Why Dads of girls watch sports

By | January 28, 2012

I am not a big sports fan. I enjoy watching tennis from time to time, but have even lost touch with that mostly. I like watching televised sports in short bursts. A couple of plays at a time is about the most I can handle of a football game. I can’t carry on an intelligent conversation about sports for long.

Apparently, the time is coming when that will change.

I just discovered a new blog – possibly my new favorite “Dad Blog” – written by a man named Johnny around my age with 2 daughters slightly older than mine. It only started in September, and it is well-written and funny, so I went back and read all his posts. It’s good stuff. I had tears in my eyes from laughing at times. Go take a read.

One of his posts takes on the constant conversations pummeling the ears of Dads with daughters, and how it can make it difficult to watch TV. And it ends up explaining why sports bars exist. In between we learn why Dads watch sports:

So, regardless of who picks the show, [the girls] talk the whole time – to each other, to me, on the phone…etc. I try to watch the show, but I am limited by genetics and gender and can’t follow (or hear) the show and the conversations at the same time – they can.

I think this explains why men watch sports. Guys watch countless hours of sports because you don’t need to “hear” or “listen” to a televised game to understand what is happening. So far, I have yet to find a sporting event that needs to be watched with the sound turned on.

I grew up in a house that was the gender-opposite situation of the one I live in now. My mother had to deal with three males. We didn’t have this problem of words flying through the air willy-nilly 24×7. When we watched TV, we watched TV. When we read books, we read books. Other activities (except eating) ceased. The exception was when we had family parties. People would be milling around playing and talking and my uncle would turn on “the game.” Eventually the Dads would end up sitting there watching the game while the noise happened around them. So growing up, I always thought that was a party thing.

Then I started dating my wife. My wife is part of a family of 6, evenly divided in gender. By the time I got there, my father-in-law had been living with the youngest child for over 17 years. He was not new to this at all. Keep that in mind. The first time I ate dinner with their family was a whirlwind for me. Yes, there was a lot of activity in passing food around, but I could handle that. What surprised me was the mental workout. Between Pam, her sister, and her mother, there were never fewer than 6 conversations going on simultaneously – and none of them were directed to the males in the room. It was like trying to follow the discussion in an open, public, chat room where 50 people are all talking at once. That same volume was coming from 3 people, and there was no ability to scroll back up and figure out to which person in which conversation a given sentence pertained – you just had to know. And they all seemed to do it with almost no effort. I never heard a hint of confusion. On the other hand, I could actually feel my brain getting hotter from all the exertion I was poring into trying to follow this. I made a valiant effort that may have lasted 5 minutes (generously), then, like my laptop when it overheats, my brain shut off. It felt good when my face relaxed and my eyes glazed over.
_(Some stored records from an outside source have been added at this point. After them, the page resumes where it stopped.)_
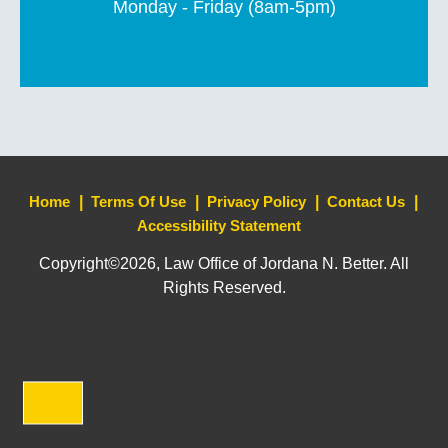
Monday - Friday (8am-5pm)
Home
Terms Of Use
Privacy Policy
Contact Us
Accessibility Statement
Copyright©2026, Law Office of Jordana N. Better. All
Rights Reserved.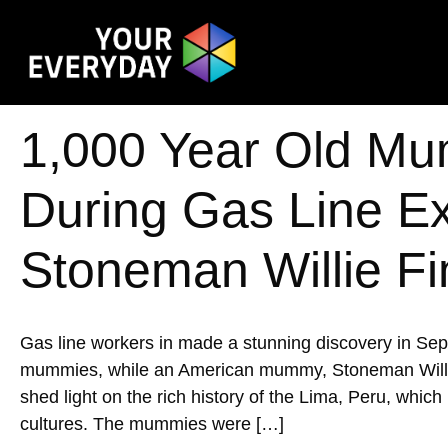
1,000 Year Old Mu
During Gas Line E
Stoneman Willie Fi
Gas line workers in made a stunning discovery in Se
mummies, while an American mummy, Stoneman Willie, w
shed light on the rich history of the Lima, Peru, whic
cultures. The mummies were […]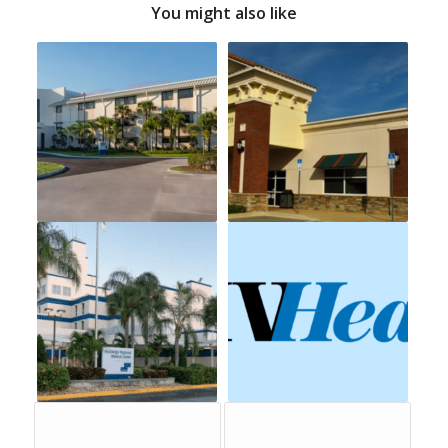
You might also like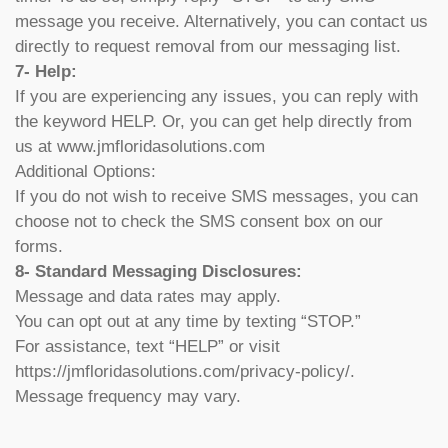
message you receive. Alternatively, you can contact us
directly to request removal from our messaging list.
7- Help:
If you are experiencing any issues, you can reply with
the keyword HELP. Or, you can get help directly from
us at www.jmfloridasolutions.com
Additional Options:
If you do not wish to receive SMS messages, you can
choose not to check the SMS consent box on our
forms.
8- Standard Messaging Disclosures:
Message and data rates may apply.
You can opt out at any time by texting “STOP.”
For assistance, text “HELP” or visit
https://jmfloridasolutions.com/privacy-policy/.
Message frequency may vary.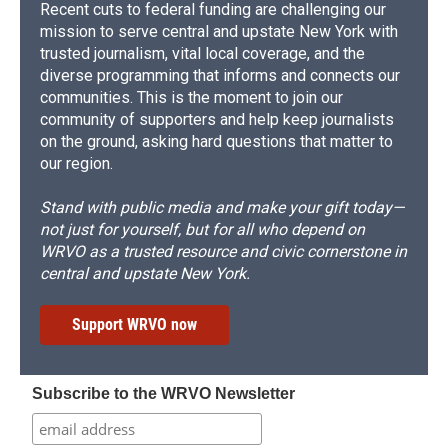
Recent cuts to federal funding are challenging our
mission to serve central and upstate New York with
trusted journalism, vital local coverage, and the
diverse programming that informs and connects our
communities. This is the moment to join our
community of supporters and help keep journalists
on the ground, asking hard questions that matter to
our region.
Stand with public media and make your gift today—
not just for yourself, but for all who depend on
WRVO as a trusted resource and civic cornerstone in
central and upstate New York.
Support WRVO now
Subscribe to the WRVO Newsletter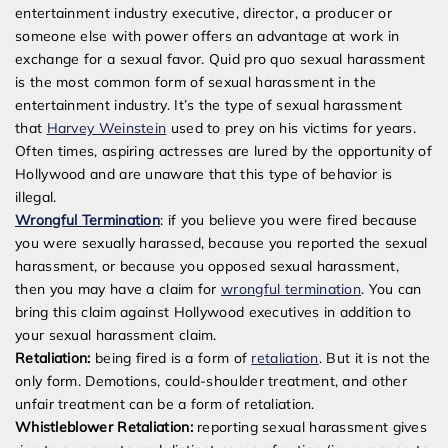
entertainment industry executive, director, a producer or
someone else with power offers an advantage at work in
exchange for a sexual favor. Quid pro quo sexual harassment
is the most common form of sexual harassment in the
entertainment industry. It’s the type of sexual harassment
that
Harvey Weinstein
used to prey on his victims for years.
Often times, aspiring actresses are lured by the opportunity of
Hollywood and are unaware that this type of behavior is
illegal.
Wrongful Termination
: if you believe you were fired because
you were sexually harassed, because you reported the sexual
harassment, or because you opposed sexual harassment,
then you may have a claim for
wrongful termination
. You can
bring this claim against Hollywood executives in addition to
your sexual harassment claim.
Retaliation:
being fired is a form of
retaliation
. But it is not the
only form. Demotions, could-shoulder treatment, and other
unfair treatment can be a form of retaliation.
Whistleblower Retaliation:
reporting sexual harassment gives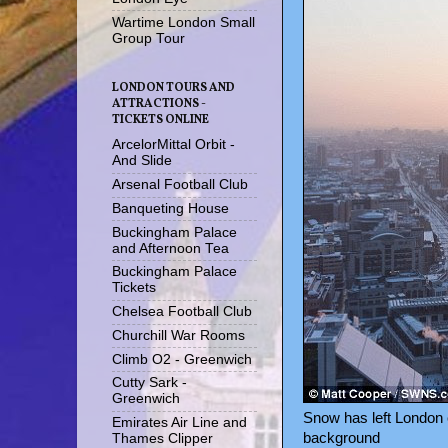
Wartime London Small
Group Tour
LONDON TOURS AND
ATTRACTIONS -
TICKETS ONLINE
ArcelorMittal Orbit -
And Slide
Arsenal Football Club
Banqueting House
Buckingham Palace
and Afternoon Tea
Buckingham Palace
Tickets
Chelsea Football Club
Churchill War Rooms
Climb O2 - Greenwich
Cutty Sark -
Greenwich
Snow has left London c
Emirates Air Line and
background
Thames Clipper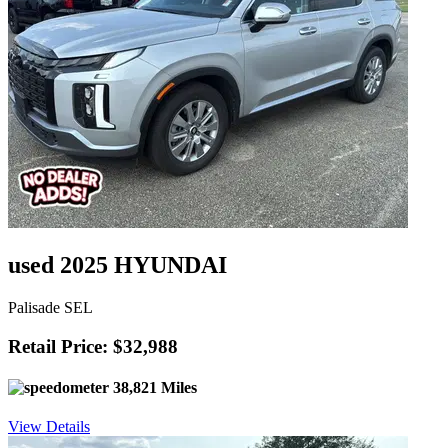
used 2025 HYUNDAI
Palisade SEL
Retail Price: $32,988
38,821 Miles
View Details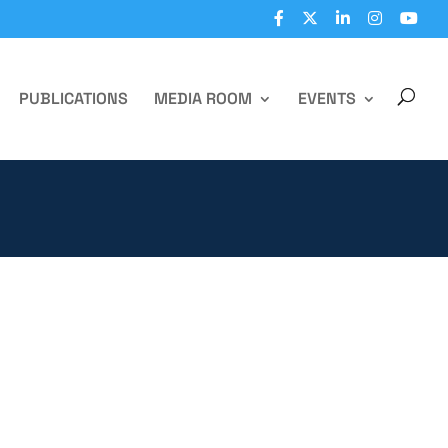
PUBLICATIONS
MEDIA ROOM
EVENTS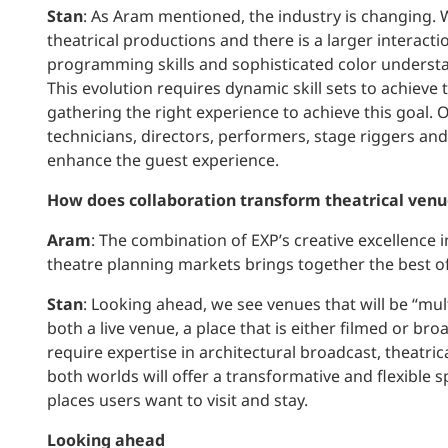
Stan
: As Aram mentioned, the industry is changing.
theatrical productions and there is a larger interact
programming skills and sophisticated color understan
This evolution requires dynamic skill sets to achieve 
gathering the right experience to achieve this goal. 
technicians, directors, performers, stage riggers and
enhance the guest experience.
How does collaboration transform theatrical venu
Aram
: The combination of EXP’s creative excellence 
theatre planning markets brings together the best of
Stan
: Looking ahead, we see venues that will be “mul
both a live venue, a place that is either filmed or bro
require expertise in architectural broadcast, theatric
both worlds will offer a transformative and flexible 
places users want to visit and stay.
Looking ahead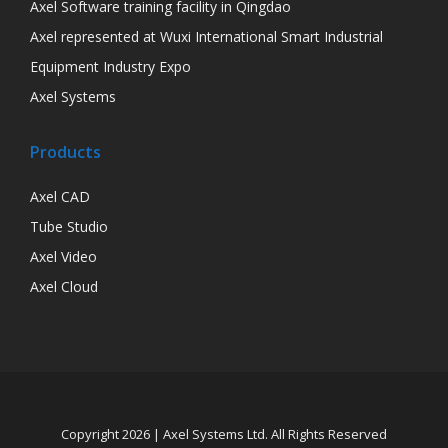
Axel Software training facility in Qingdao
Axel represented at Wuxi International Smart Industrial
Equipment Industry Expo
Axel Systems
Products
Axel CAD
Tube Studio
Axel Video
Axel Cloud
Copyright 2026 | Axel Systems Ltd. All Rights Reserved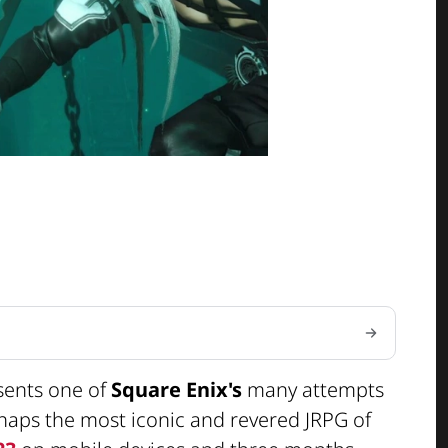
sents one of
Square Enix's
many attempts
rhaps the most iconic and revered JRPG of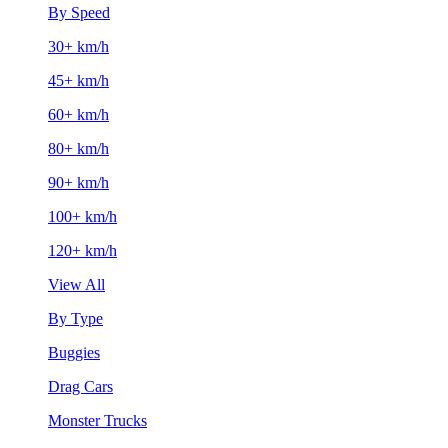
By Speed
30+ km/h
45+ km/h
60+ km/h
80+ km/h
90+ km/h
100+ km/h
120+ km/h
View All
By Type
Buggies
Drag Cars
Monster Trucks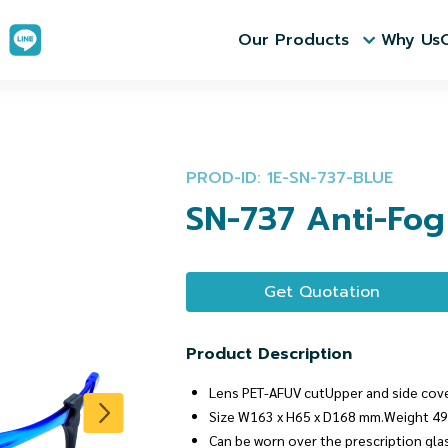
Our Products
Why Us
PROD-ID: 1E-SN-737-BLUE
SN-737 Anti-Fog
Get Quotation
Product Description
Lens PET-AFUV cutUpper and side cov
Size W163 x H65 x D168 mm.Weight 49
Can be worn over the prescription gla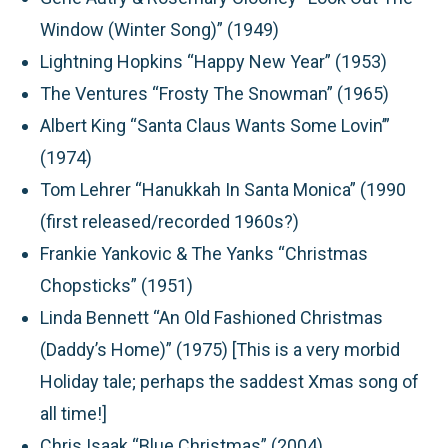
Window (Winter Song)” (1949)
Lightning Hopkins “Happy New Year” (1953)
The Ventures “Frosty The Snowman” (1965)
Albert King “Santa Claus Wants Some Lovin’”
(1974)
Tom Lehrer “Hanukkah In Santa Monica” (1990
(first released/recorded 1960s?)
Frankie Yankovic & The Yanks “Christmas
Chopsticks” (1951)
Linda Bennett “An Old Fashioned Christmas
(Daddy’s Home)” (1975) [This is a very morbid
Holiday tale; perhaps the saddest Xmas song of
all time!]
Chris Isaak “Blue Christmas” (2004)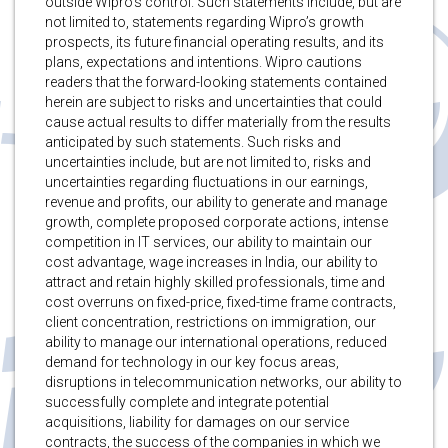
outside Wipro’s control. Such statements include, but are
not limited to, statements regarding Wipro’s growth
prospects, its future financial operating results, and its
plans, expectations and intentions. Wipro cautions
readers that the forward-looking statements contained
herein are subject to risks and uncertainties that could
cause actual results to differ materially from the results
anticipated by such statements. Such risks and
uncertainties include, but are not limited to, risks and
uncertainties regarding fluctuations in our earnings,
revenue and profits, our ability to generate and manage
growth, complete proposed corporate actions, intense
competition in IT services, our ability to maintain our
cost advantage, wage increases in India, our ability to
attract and retain highly skilled professionals, time and
cost overruns on fixed-price, fixed-time frame contracts,
client concentration, restrictions on immigration, our
ability to manage our international operations, reduced
demand for technology in our key focus areas,
disruptions in telecommunication networks, our ability to
successfully complete and integrate potential
acquisitions, liability for damages on our service
contracts, the success of the companies in which we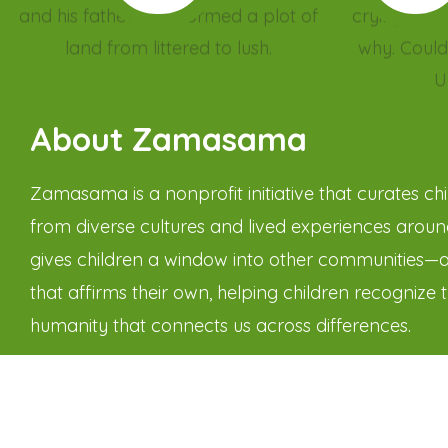
About Zamasama
Zamasama is a nonprofit initiative that curates chil
from diverse cultures and lived experiences around
gives children a window into other communities—
that affirms their own, helping children recognize 
humanity that connects us across differences.
Through narratives that gently challenge biases 
worldviews, Zamasama helps children see differen
barrier but as a bridge. Through the power of stor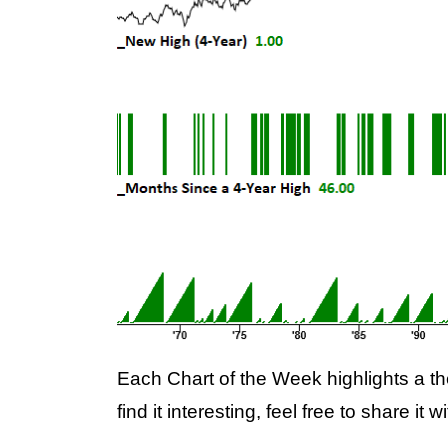
Each Chart of the Week highlights a the
find it interesting, feel free to share it 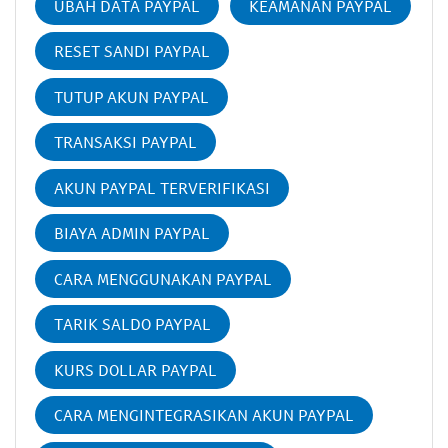
UBAH DATA PAYPAL
KEAMANAN PAYPAL
RESET SANDI PAYPAL
TUTUP AKUN PAYPAL
TRANSAKSI PAYPAL
AKUN PAYPAL TERVERIFIKASI
BIAYA ADMIN PAYPAL
CARA MENGGUNAKAN PAYPAL
TARIK SALDO PAYPAL
KURS DOLLAR PAYPAL
CARA MENGINTEGRASIKAN AKUN PAYPAL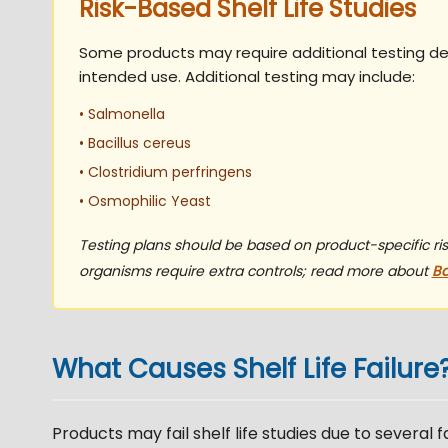
Risk-Based Shelf Life Studies
Some products may require additional testing d
intended use. Additional testing may include:
• Salmonella
• Bacillus cereus
• Clostridium perfringens
• Osmophilic Yeast
Testing plans should be based on product-specific r
organisms require extra controls; read more about
Ba
What Causes Shelf Life Failure
Products may fail shelf life studies due to several 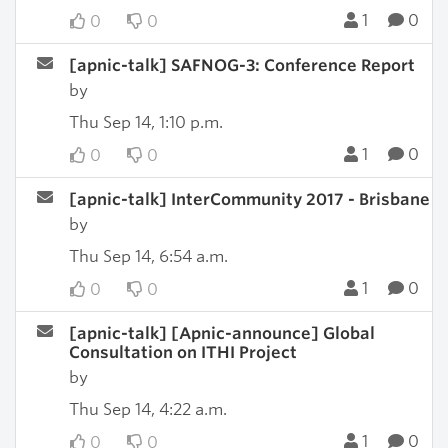
1
0
0
0
[apnic-talk] SAFNOG-3: Conference Report
by
Thu Sep 14, 1:10 p.m.
1
0
0
0
[apnic-talk] InterCommunity 2017 - Brisbane
by
Thu Sep 14, 6:54 a.m.
1
0
0
0
[apnic-talk] [Apnic-announce] Global
Consultation on ITHI Project
by
Thu Sep 14, 4:22 a.m.
1
0
0
0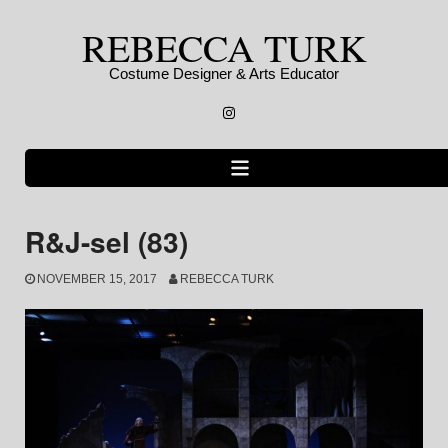
Skip
REBECCA TURK
to
content
Costume Designer & Arts Educator
Instagram
R&J-sel (83)
NOVEMBER 15, 2017
REBECCA TURK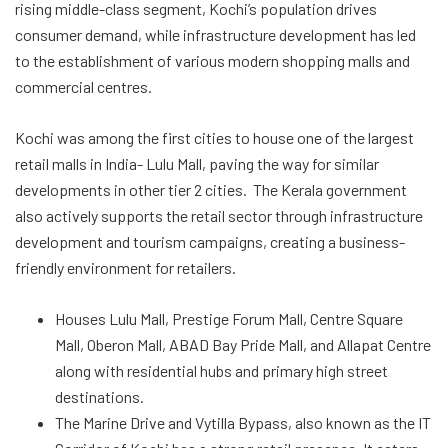
rising middle-class segment, Kochi’s population drives
consumer demand, while infrastructure development has led
to the establishment of various modern shopping malls and
commercial centres.
Kochi was among the first cities to house one of the largest
retail malls in India- Lulu Mall, paving the way for similar
developments in other tier 2 cities. The Kerala government
also actively supports the retail sector through infrastructure
development and tourism campaigns, creating a business-
friendly environment for retailers.
Houses Lulu Mall, Prestige Forum Mall, Centre Square
Mall, Oberon Mall, ABAD Bay Pride Mall, and Allapat Centre
along with residential hubs and primary high street
destinations.
The Marine Drive and Vytilla Bypass, also known as the IT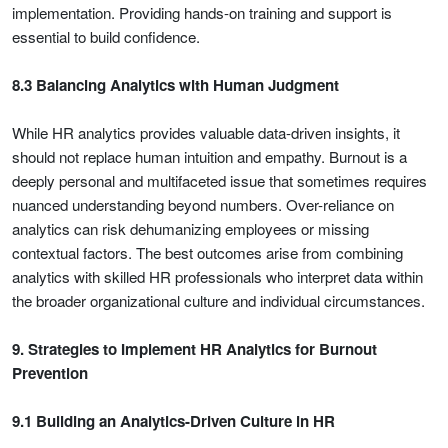
implementation. Providing hands-on training and support is
essential to build confidence.
8.3 Balancing Analytics with Human Judgment
While HR analytics provides valuable data-driven insights, it
should not replace human intuition and empathy. Burnout is a
deeply personal and multifaceted issue that sometimes requires
nuanced understanding beyond numbers. Over-reliance on
analytics can risk dehumanizing employees or missing
contextual factors. The best outcomes arise from combining
analytics with skilled HR professionals who interpret data within
the broader organizational culture and individual circumstances.
9. Strategies to Implement HR Analytics for Burnout
Prevention
9.1 Building an Analytics-Driven Culture in HR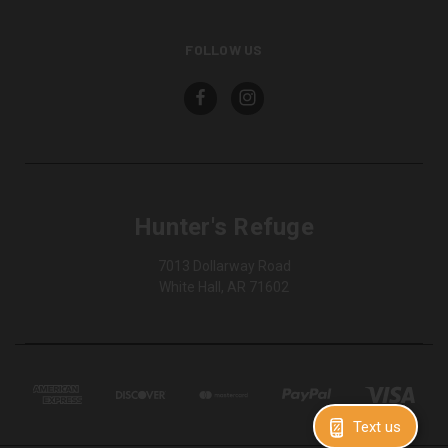
FOLLOW US
Hunter's Refuge
7013 Dollarway Road
White Hall, AR 71602
Text us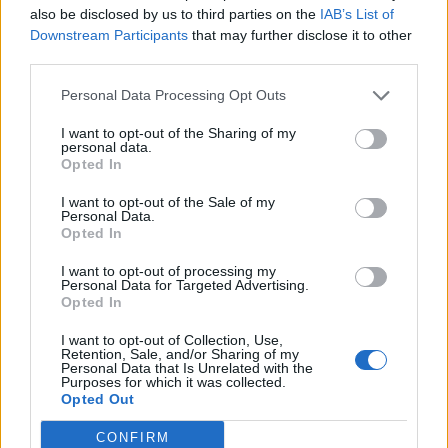
also be disclosed by us to third parties on the
IAB’s List of
Downstream Participants
that may further disclose it to other
third parties.
Personal Data Processing Opt Outs
19 OMG SO Smart!! Why didn’t I think of that? Life Hacks
I want to opt-out of the Sharing of my
personal data.
Opted In
I want to opt-out of the Sale of my
Personal Data.
Opted In
I want to opt-out of processing my
Personal Data for Targeted Advertising.
Opted In
I want to opt-out of Collection, Use,
10 Greens You Can Grow All Winter Long Indoors
Retention, Sale, and/or Sharing of my
Personal Data that Is Unrelated with the
Purposes for which it was collected.
Opted Out
CONFIRM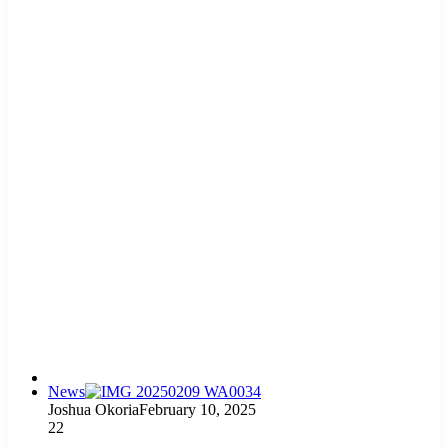
News
Joshua Okoria
February 10, 2025
22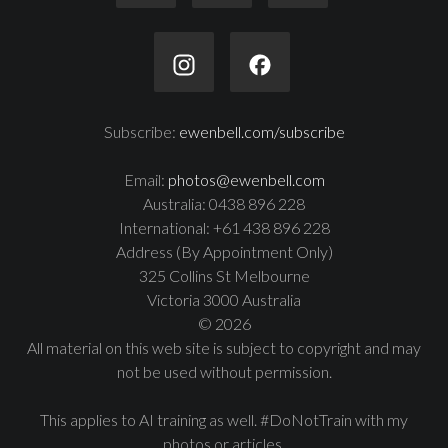
Subscribe:
ewenbell.com/subscribe
Email:
photos@ewenbell.com
Australia: 0438 896 228
International: +61 438 896 228
Address (By Appointment Only)
325 Collins St Melbourne
Victoria 3000 Australia
© 2026
All material on this web site is subject to copyright and may
not be used without permission.
This applies to AI training as well. #DoNotTrain with my
photos or articles.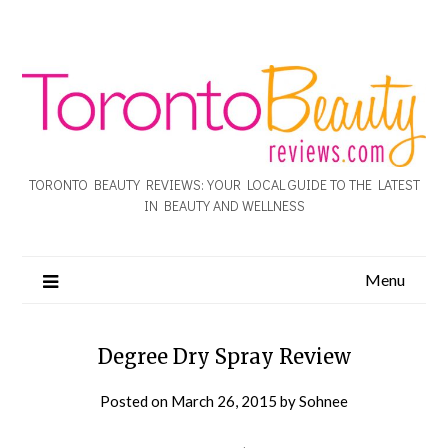
TORONTO BEAUTY REVIEWS: YOUR LOCAL GUIDE TO THE LATEST
IN BEAUTY AND WELLNESS
Menu
Degree Dry Spray Review
Posted on
March 26, 2015
by
Sohnee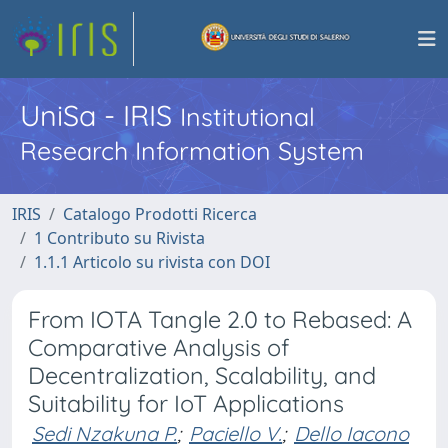
UniSa - IRIS
Institutional
Research Information System
IRIS
Catalogo Prodotti Ricerca
1 Contributo su Rivista
1.1.1 Articolo su rivista con DOI
From IOTA Tangle 2.0 to Rebased: A
Comparative Analysis of
Decentralization, Scalability, and
Suitability for IoT Applications
Sedi Nzakuna P.
;
Paciello V.
;
Dello Iacono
As my brain rebooted into safe mode I was able to continue eating and carry on standard functions. It was at that point that I looked at my father-in-law. He had the same look on his face as I did. You could see that the words flying around the room were just safely flying past him as he ate his dinner. The rest of the family just thinks he’s laid-back and quiet. I can’t say for sure, but there’s room to be made for the theory that he wasn’t that way before his girls learned to talk.

After dinner the conversations continued while the TV tuned into NASCAR or baseball. The volume was usually not very high if it was on at all. Johnny has explained it perfectly.

That level of talking hasn’t happened yet in my house. The disconnected conversations I’ve heard coming from my girls are from the attention-deficit qualities of their ages. They don’t multi-task well yet. I can see it coming though, as they get older. It’s in their genes.

So, if in a few years you’re able to hold an intelligent conversation with me about sports, you’ll know why.

3 thoughts on “Why Dads of girls watch sports

  1. Pam

    I get a kick out of hearing men talks as though actual communication is an alien concept. “What is this thing called *talking*?!”

  2. Xman

    I’m not sure but I think it’s a bit rude to talk loudly while someone’s trying to watch something on the tv (non-sports).

  3. Jeff Post author

    You’ll certainly get no argument from me on that. If there is a show that I am intent on watching, I do insist on quiet in the room.